Activity A
According to the text on feature sensing, what language does the Internet Explorer web browser run instead of JavaScript?
Activity B
In the text on feature sensing, rewrite the part that opens with the words containing "Learn Modern Unobtrusive" and closes with "of JavaScripts possible.", changing "subset" to "portion".

**** Document segment ****

Learn Modern Unobtrusive JavaScript
Feature Sensing
JavaScript has developed somewhat over time and so older web browsers do not always support all of the same JavaScript commands that the more modern web browsers do. In addition to that the Internet Explorer web browser actually runs a language known as JScript instead of the JavaScript that most other browsers run. There is actually a subset of JScript that is almost identical to JavaScript and that is what makes cross browser support of JavaScripts possible.
So what do we do when we want to use commands that earlier browsers might not support or where the JScript command isn't exactly the same as the JavaScript one? The original solution to that problem was to attempt to detect which browser your visitor was using and to then run the code that the particular browser supports. There are several problems with this approach which make it absolutely useless to use any more. To start with new browsers are being constantly developed that support new features that older versions of the same browser didn't support, this means that you would need to be constantly updating your code every time a new browser version is released and with thousands of different browsers there would be several new releases each day on average. Disregarding all but the top four or five browsers would make it easier to keep up to date with browser releases but then you have a percentage of your visitors where the script doesn't work simply because you didn't test for their browser and not because their browser doesn't support the script. Finally, all but one of the ways of testing what browser it is involve testing the content of the useragent field (or a derivative based on that field) in order to determine what the browser is. That field is a free format field that can (at least in some browsers) be set to anything the browser owner wants to set it to. For a while I had Internet Explorer 6 set to report itself as Firefox 2.0 and Firefox 2.0 set to report itself as the Googlebot spider - that made it really obvious which sites were still using antiquated browser sensing scripts as certain sites got totally confused trying to run the wrong code for the browser i was using or not running the code at all simply because a free format user field didn't contain the value they wanted it to have.

**** Recorded information ****

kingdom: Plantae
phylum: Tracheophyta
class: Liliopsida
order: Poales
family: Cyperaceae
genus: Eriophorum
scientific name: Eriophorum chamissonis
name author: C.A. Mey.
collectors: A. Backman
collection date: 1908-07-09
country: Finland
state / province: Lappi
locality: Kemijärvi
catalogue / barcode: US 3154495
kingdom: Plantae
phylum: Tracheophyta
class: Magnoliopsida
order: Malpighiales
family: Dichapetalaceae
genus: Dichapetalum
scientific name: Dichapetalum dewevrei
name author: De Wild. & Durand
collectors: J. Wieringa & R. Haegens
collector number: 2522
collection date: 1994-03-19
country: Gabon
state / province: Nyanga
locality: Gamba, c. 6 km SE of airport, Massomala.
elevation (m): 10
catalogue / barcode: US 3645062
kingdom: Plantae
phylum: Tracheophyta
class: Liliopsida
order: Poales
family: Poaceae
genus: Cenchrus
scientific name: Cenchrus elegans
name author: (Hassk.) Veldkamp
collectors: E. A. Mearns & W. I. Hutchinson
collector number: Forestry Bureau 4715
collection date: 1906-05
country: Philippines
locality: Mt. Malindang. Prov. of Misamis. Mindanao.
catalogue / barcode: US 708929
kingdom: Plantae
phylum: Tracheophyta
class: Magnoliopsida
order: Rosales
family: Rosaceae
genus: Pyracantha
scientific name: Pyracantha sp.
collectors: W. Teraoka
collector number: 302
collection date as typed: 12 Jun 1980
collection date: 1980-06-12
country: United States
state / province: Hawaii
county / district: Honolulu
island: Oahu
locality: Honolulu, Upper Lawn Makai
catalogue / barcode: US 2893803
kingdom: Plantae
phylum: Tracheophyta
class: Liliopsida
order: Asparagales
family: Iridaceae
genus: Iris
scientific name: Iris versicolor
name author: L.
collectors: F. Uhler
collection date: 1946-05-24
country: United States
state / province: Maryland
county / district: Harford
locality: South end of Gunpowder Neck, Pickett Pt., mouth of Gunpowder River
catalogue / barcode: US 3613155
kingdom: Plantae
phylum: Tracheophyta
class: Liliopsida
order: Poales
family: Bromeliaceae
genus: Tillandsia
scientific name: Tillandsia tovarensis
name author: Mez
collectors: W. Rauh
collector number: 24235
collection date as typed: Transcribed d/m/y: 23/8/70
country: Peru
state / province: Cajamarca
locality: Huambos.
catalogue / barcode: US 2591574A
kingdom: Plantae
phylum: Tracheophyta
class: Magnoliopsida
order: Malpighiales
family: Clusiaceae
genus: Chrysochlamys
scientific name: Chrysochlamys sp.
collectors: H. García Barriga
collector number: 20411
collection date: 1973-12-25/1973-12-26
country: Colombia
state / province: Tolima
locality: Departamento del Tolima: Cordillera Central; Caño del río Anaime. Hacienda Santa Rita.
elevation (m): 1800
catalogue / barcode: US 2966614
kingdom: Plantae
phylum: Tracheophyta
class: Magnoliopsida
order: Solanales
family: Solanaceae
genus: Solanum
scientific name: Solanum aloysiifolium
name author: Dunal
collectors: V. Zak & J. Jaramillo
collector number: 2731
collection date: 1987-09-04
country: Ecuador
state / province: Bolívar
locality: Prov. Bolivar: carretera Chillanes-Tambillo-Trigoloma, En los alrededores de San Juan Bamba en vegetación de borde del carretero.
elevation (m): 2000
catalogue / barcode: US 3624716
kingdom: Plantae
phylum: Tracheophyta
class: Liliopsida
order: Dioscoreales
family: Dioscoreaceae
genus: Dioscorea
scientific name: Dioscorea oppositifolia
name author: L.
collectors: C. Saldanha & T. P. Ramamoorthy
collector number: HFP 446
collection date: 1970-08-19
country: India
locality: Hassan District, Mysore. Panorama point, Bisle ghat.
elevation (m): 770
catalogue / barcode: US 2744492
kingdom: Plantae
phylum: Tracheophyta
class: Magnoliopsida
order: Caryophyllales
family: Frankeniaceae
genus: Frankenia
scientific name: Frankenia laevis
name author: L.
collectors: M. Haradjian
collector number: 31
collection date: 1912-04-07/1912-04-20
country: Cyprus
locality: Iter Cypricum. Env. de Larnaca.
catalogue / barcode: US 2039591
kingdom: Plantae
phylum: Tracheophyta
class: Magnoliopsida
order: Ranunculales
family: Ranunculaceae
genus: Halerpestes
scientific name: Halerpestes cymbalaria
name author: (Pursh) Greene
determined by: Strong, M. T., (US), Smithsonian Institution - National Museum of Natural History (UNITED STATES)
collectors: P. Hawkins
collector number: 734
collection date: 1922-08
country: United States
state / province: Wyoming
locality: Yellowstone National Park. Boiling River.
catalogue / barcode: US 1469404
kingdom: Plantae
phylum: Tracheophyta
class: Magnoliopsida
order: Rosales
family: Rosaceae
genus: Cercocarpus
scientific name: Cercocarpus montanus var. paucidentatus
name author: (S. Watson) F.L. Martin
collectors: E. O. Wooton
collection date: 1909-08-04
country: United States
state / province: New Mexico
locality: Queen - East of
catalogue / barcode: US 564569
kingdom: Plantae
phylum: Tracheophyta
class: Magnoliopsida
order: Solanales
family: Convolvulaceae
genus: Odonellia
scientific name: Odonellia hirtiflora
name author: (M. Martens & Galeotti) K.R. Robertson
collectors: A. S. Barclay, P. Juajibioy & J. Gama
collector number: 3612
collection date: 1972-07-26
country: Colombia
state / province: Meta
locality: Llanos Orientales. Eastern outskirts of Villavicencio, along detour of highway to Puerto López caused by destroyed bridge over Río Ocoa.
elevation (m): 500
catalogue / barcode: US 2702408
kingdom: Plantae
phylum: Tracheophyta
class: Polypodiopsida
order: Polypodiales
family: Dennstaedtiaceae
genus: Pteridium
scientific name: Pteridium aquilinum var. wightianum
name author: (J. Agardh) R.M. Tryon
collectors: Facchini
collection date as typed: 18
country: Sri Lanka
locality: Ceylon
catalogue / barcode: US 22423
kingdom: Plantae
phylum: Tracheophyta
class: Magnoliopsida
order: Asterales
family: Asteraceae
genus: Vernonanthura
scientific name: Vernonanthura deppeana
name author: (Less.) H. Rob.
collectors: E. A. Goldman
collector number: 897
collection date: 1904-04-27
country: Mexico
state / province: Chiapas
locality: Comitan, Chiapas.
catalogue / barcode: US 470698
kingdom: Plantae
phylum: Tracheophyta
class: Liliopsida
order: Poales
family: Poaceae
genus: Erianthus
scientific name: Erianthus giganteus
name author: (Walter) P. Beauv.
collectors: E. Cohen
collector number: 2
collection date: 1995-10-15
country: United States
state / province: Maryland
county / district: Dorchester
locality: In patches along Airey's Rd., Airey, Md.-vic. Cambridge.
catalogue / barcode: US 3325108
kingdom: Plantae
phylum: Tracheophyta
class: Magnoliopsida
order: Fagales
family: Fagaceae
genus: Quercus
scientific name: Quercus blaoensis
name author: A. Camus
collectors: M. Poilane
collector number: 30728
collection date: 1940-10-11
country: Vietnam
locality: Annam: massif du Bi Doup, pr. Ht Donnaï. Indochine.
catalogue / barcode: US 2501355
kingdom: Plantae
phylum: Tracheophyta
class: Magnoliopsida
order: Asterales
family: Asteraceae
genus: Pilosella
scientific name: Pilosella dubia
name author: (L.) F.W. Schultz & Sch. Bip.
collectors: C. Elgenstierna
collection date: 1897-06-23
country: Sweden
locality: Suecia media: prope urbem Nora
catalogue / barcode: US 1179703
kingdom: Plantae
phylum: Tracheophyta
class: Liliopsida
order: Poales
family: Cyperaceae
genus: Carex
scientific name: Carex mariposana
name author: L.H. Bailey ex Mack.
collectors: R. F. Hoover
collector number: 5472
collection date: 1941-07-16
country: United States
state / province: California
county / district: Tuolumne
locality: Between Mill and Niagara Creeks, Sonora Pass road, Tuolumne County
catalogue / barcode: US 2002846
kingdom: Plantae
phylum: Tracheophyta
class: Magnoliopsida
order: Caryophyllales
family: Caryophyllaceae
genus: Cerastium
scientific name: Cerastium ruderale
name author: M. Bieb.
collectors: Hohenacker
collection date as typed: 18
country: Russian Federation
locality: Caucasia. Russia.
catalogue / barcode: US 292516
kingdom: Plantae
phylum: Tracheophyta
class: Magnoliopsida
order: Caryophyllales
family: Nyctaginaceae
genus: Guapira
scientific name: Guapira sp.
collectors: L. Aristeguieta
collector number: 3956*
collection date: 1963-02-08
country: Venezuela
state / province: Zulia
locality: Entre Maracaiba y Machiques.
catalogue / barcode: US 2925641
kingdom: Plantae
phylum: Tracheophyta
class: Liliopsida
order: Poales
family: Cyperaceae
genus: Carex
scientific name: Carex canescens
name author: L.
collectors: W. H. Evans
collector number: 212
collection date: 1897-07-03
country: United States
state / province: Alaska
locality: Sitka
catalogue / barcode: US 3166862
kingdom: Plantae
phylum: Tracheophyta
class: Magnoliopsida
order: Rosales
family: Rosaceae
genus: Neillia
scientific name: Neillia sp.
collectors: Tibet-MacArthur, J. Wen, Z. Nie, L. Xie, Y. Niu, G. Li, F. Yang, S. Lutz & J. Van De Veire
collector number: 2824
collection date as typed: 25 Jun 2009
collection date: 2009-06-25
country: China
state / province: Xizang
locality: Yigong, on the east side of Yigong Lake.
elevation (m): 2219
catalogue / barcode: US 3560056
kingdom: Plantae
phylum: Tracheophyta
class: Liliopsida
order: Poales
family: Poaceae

****

Expected answer A
JScript

Expected answer B
Learn Modern Unobtrusive JavaScript
Feature Sensing
JavaScript has developed somewhat over time and so older web browsers do not always support all of the same JavaScript commands that the more modern web browsers do. In addition to that the Internet Explorer web browser actually runs a language known as JScript instead of the JavaScript that most other browsers run. There is actually a portion of JScript that is almost identical to JavaScript and that is what makes cross browser support of JavaScripts possible.